EXERCISE DATA:
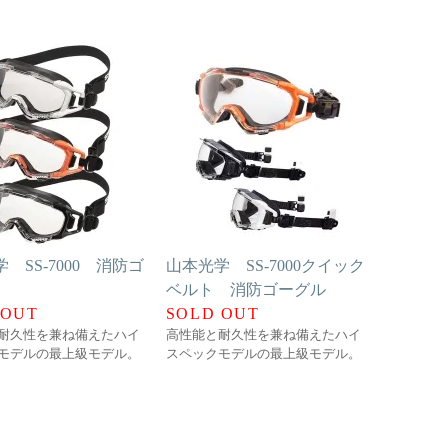
 SS-7000 消防ゴ
山本光学 SS-7000クイック
ベルト 消防ゴーグル
 OUT
SOLD OUT
耐久性を兼ね備えたハイ
高性能と耐久性を兼ね備えたハイ
モデルの最上級モデル。
スペックモデルの最上級モデル。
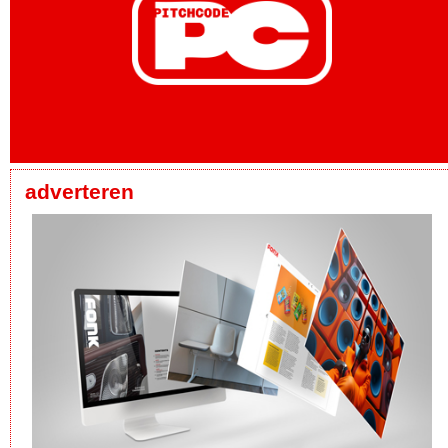
adverteren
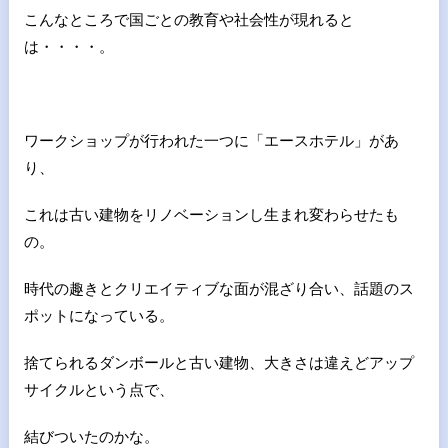
こんなところで国ごとの教育や社会性が現れると
は・・・・。
ワークショップが行われた一つに「エースホテル」があ
り、
これは古い建物をリノベーションし生まれ変わらせたも
の。
時代の趣きとクリエイティブな面が混ざり合い、話題のス
ポットになっている。
捨てられるダンボールと古い建物、大きさは違えどアップ
サイクルという点で、
結びついたのかな。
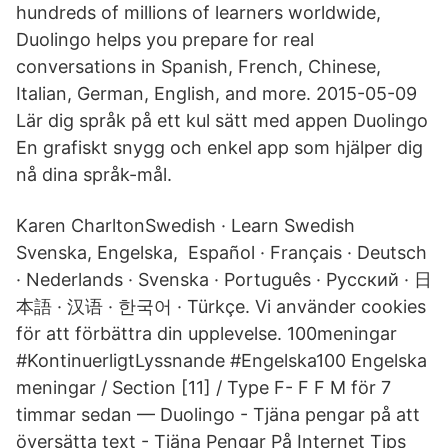
hundreds of millions of learners worldwide,
Duolingo helps you prepare for real
conversations in Spanish, French, Chinese,
Italian, German, English, and more. 2015-05-09
Lär dig språk på ett kul sätt med appen Duolingo
En grafiskt snygg och enkel app som hjälper dig
nå dina språk-mål.
Karen CharltonSwedish · Learn Swedish
Svenska, Engelska,​ Español · Français · Deutsch
· Nederlands · Svenska · Português · Русский · 日
本語 · 汉语 · 한국어 · Türkçe. Vi använder cookies
för att förbättra din upplevelse. 100meningar
#KontinuerligtLyssnande #Engelska100 Engelska
meningar / Section [11] / Type F- F F M för 7
timmar sedan — Duolingo - Tjäna pengar på att
översätta text - Tjäna Pengar På Internet Tips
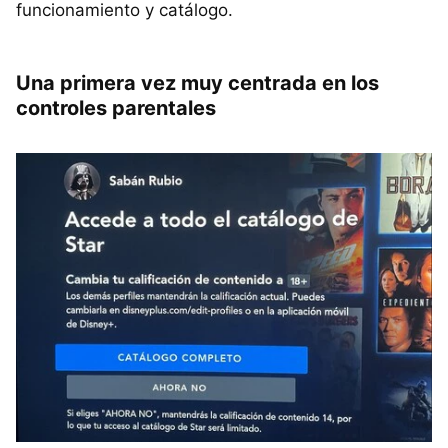
funcionamiento y catálogo.
Una primera vez muy centrada en los
controles parentales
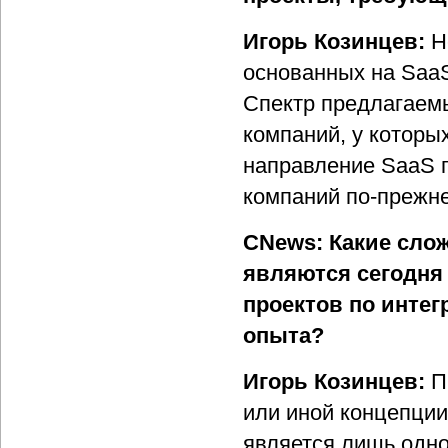
Игорь Козинцев:
Н
основанных на SaaS
Спектр предлагаем
компаний, у которы
направление SaaS 
компаний по-прежне
CNews: Какие сло
являются сегодня
проектов по интег
опыта?
Игорь Козинцев:
Пр
или иной концепци
является лишь одно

WORK ORDER:
Copy each line above exactly, with no images.

EXERCISE RESPONSE:
 SS-7000 消防ゴ
山本光学 SS-7000クイック
ベルト 消防ゴーグル
 OUT
SOLD OUT
耐久性を兼ね備えたハイ
高性能と耐久性を兼ね備えたハイ
モデルの最上級モデル。
スペックモデルの最上級モデル。
adverteren
こんなところで国ごとの教育や社会性が現れると
は・・・・。
ワークショップが行われた一つに「エースホテル」があ
り、
これは古い建物をリノベーションし生まれ変わらせたも
の。
時代の趣きとクリエイティブな面が混ざり合い、話題のス
ポットになっている。
捨てられるダンボールと古い建物、大きさは違えどアップ
サイクルという点で、
結びついたのかな。
hundreds of millions of learners worldwide,
Duolingo helps you prepare for real
conversations in Spanish, French, Chinese,
Italian, German, English, and more. 2015-05-09
Lär dig språk på ett kul sätt med appen Duolingo
En grafiskt snygg och enkel app som hjälper dig
nå dina språk-mål.
Karen CharltonSwedish · Learn Swedish
Svenska, Engelska,​ Español · Français · Deutsch
· Nederlands · Svenska · Português · Русский · 日
本語 · 汉语 · 한국어 · Türkçe. Vi använder cookies
för att förbättra din upplevelse. 100meningar
#KontinuerligtLyssnande #Engelska100 Engelska
meningar / Section [11] / Type F- F F M för 7
timmar sedan — Duolingo - Tjäna pengar på att
översätta text - Tjäna Pengar På Internet Tips
funcionamiento y catálogo.
Una primera vez muy centrada en los
controles parentales
Игорь Козинцев:
Н
основанных на SaaS
Спектр предлагаем
компаний, у которы
направление SaaS 
компаний по-прежне
CNews: Какие сло
являются сегодня
проектов по интег
опыта?
Игорь Козинцев:
Пр
или иной концепци
является лишь одно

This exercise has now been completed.